Começo pelo humor ou pelo gosto de associar ideias que, primeiro, se afiguram inconciliáveis e, portanto, distantes, dando, depois, lugar a uma transição repentina que defrauda a expectativa inicial e nos prepara para uma diferente percepção dessas mesmas ideias. E faço-o pelo modo como Rui Melo invoca, no título desta sua nova exposição, o duplo sentido de concreto, parodiando o significado comum do termo (real, palpável, sólido, objectivo) com o que ele tomou nas artes plásticas, por via do concretismo, ou seja, o de materialização visual de conceitos intelectuais através de formas visuais em movimento, pondo de lado a representação figurativa do real. Desde logo pelo salutar princípio de que a pintura também pode reflectir a vocação lúdica de desconstruir o que parece comummente aceite.

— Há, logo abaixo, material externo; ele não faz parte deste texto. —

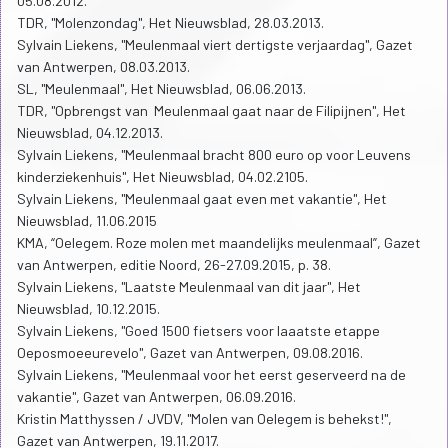
05.08.2012.
TDR, "Molenzondag", Het Nieuwsblad, 28.03.2013.
Sylvain Liekens, "Meulenmaal viert dertigste verjaardag", Gazet
van Antwerpen, 08.03.2013.
SL, "Meulenmaal", Het Nieuwsblad, 06.06.2013.
TDR, "Opbrengst van Meulenmaal gaat naar de Filipijnen", Het
Nieuwsblad, 04.12.2013.
Sylvain Liekens, "Meulenmaal bracht 800 euro op voor Leuvens
kinderziekenhuis", Het Nieuwsblad, 04.02.2105.
Sylvain Liekens, "Meulenmaal gaat even met vakantie", Het
Nieuwsblad, 11.06.2015
KMA, “Oelegem. Roze molen met maandelijks meulenmaal”, Gazet
van Antwerpen, editie Noord, 26-27.09.2015, p. 38.
Sylvain Liekens, "Laatste Meulenmaal van dit jaar", Het
Nieuwsblad, 10.12.2015.
Sylvain Liekens, "Goed 1500 fietsers voor laaatste etappe
Oeposmoeeurevelo", Gazet van Antwerpen, 09.08.2016.
Sylvain Liekens, "Meulenmaal voor het eerst geserveerd na de
vakantie", Gazet van Antwerpen, 06.09.2016.
Kristin Matthyssen / JVDV, "Molen van Oelegem is behekst!",
Gazet van Antwerpen, 19.11.2017.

E depois por entender que leva mais longe o jogo de baralhar incertezas, arquitectando um itinerário interior que plasma momentos particulares, indexados por vezes a cenários naturais, onde os gestos, os movimentos, as pequenas notas cromáticas narram (inclusive pelo modo caligráfico dos detalhes) múltiplos fluxos e refluxos – líquidos, magmáticos, aéreos – que sustêm um trajecto de breves mas intensos e luminosos instantes.
Servindo-se de uma paleta concisa e eficaz, que se expande radialmente num apuramento lúdico e lírico, Rui Melo evidencia habilidade para contrabalançar o estático e o dinâmico, através de uma gramática pessoal que particulariza paisagens e pontos de vistas, envolvendo-os numa iluminação encenada que conduz o olhar de quem vê até às bordas do abismo ou daquilo que fica, qual trecho emotivo, a percutir dentro do espectador. E o gravitar dessas incertas pegadas e dessas inquietações amplifica-se nas obras onde o branco se multiplica e expande, como se almejasse uma espécie de absoluto.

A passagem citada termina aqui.